Ini Strategi Polri Hadapi Perlawanan Eks Jampidsus Febrie Adriansyah di Praperadilan

Kortas Tipidkor bersama Ditreskrimsus Polda Metro Jaya menyiapkan strategi hukum untuk menghadapi gugatan praperadilan dari eks Jampidsus Febrie Adriansyah. Kombes Pol Abrianto Pardede menyatakan pihaknya tidak akan menjawab dalil yang dianggap tidak relevan dengan ruang lingkup praperadilan, dan meminta pengadilan menolak seluruh permohonan Febrie.

Febrie menggugat validitas Surat Perintah Penyidikan Nomor Sp.Did/2932/VII/RES.3.3/2026/Polda Metro Jaya dan Surat Perintah Penggeledahan Nomor Sp.Gled/3006/VII/RES.3.3/2026/Polda Metro Jaya yang dilaksanakan di kediamannya di Sentul, Bogor, pada 8 Juli 2026. Ia menilai kedua surat tersebut tidak sah dan cacat hukum.

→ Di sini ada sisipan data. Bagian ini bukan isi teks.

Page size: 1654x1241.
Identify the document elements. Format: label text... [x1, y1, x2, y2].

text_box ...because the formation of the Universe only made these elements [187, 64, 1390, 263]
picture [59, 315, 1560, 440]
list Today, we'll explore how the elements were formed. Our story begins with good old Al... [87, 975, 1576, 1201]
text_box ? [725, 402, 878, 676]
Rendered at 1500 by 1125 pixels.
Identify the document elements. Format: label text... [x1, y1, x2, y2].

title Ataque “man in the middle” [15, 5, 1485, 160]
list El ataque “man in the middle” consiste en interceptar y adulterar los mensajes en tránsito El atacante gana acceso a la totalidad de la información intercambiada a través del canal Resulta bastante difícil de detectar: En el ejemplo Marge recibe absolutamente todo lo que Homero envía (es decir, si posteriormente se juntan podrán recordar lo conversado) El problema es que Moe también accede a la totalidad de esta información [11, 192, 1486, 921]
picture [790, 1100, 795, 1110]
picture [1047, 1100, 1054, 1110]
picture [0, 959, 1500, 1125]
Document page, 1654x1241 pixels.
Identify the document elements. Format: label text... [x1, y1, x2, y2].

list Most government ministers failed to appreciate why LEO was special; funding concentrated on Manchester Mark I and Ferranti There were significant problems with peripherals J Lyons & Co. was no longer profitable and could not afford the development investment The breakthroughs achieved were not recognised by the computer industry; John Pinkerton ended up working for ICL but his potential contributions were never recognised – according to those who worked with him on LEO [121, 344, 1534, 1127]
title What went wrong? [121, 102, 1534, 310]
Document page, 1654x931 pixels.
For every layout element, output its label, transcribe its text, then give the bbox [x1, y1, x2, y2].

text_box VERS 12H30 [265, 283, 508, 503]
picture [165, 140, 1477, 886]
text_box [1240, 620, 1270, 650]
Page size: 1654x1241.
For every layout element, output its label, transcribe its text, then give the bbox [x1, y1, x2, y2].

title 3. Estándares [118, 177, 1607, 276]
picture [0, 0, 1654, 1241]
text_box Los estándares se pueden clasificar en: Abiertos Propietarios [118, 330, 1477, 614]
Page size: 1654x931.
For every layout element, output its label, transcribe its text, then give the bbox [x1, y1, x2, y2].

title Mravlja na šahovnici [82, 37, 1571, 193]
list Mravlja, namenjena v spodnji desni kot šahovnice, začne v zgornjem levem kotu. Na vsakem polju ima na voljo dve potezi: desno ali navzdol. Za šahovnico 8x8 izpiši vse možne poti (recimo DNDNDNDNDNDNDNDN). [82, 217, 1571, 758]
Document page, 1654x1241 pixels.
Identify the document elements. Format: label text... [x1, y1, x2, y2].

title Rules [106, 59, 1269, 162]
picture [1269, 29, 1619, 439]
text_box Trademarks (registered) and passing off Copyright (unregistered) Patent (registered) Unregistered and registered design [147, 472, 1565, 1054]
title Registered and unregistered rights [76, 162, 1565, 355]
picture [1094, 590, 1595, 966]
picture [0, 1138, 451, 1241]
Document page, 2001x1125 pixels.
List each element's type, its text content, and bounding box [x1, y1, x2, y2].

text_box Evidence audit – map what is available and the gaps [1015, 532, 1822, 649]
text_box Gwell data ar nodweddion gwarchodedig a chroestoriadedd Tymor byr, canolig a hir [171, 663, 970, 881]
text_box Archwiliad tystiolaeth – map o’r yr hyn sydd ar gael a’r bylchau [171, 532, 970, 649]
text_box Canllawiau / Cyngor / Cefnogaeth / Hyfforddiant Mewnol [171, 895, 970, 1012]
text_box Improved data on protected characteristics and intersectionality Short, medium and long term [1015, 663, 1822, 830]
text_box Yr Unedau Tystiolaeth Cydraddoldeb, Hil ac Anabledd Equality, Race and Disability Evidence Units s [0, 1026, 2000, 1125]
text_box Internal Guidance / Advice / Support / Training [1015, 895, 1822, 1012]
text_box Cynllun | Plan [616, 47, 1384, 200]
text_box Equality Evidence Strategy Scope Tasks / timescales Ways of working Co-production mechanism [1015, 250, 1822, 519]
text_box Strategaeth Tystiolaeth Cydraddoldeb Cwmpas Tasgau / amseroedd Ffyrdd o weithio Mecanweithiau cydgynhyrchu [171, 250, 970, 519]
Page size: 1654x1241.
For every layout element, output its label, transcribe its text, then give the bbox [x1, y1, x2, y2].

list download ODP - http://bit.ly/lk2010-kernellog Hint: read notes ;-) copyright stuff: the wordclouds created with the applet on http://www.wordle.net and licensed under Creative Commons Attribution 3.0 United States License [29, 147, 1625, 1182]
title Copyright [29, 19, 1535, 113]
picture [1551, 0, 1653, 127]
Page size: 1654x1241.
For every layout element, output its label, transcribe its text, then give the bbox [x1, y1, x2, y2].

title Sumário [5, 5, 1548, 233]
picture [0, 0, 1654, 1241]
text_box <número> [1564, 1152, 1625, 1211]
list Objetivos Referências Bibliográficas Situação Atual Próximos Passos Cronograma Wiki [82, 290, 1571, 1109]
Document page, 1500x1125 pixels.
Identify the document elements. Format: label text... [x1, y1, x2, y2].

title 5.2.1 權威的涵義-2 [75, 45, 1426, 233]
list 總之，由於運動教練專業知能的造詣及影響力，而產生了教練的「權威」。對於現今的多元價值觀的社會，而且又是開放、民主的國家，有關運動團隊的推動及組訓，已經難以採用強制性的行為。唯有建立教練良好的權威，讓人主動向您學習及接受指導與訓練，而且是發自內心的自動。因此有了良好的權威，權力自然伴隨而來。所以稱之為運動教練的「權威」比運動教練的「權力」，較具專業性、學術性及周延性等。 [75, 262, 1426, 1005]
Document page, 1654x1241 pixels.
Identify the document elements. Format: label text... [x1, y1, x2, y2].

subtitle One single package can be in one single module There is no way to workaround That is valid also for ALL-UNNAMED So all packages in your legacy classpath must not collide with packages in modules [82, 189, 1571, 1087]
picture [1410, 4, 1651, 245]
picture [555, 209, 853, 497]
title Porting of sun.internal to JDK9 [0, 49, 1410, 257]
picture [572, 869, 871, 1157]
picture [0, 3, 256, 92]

Polri mempertahankan legalitas seluruh tindakan penyidik, termasuk penetapan tersangka, penyitaan barang bukti, dan pencegahan ke luar negeri, dengan mengacu pada ketentuan hukum yang berlaku. Mereka juga berargumen bahwa hakim praperadilan tidak dapat menguji substansi perkara seperti asal-usul aset atau unsur tindak pidana korupsi. Dalam perkara ini, Febrie sebagai Pemohon, Polda Metro Jaya sebagai Termohon I, Kortas Tipidkor sebagai Termohon II, dan Kejaksaan Agung sebagai Turut Termohon.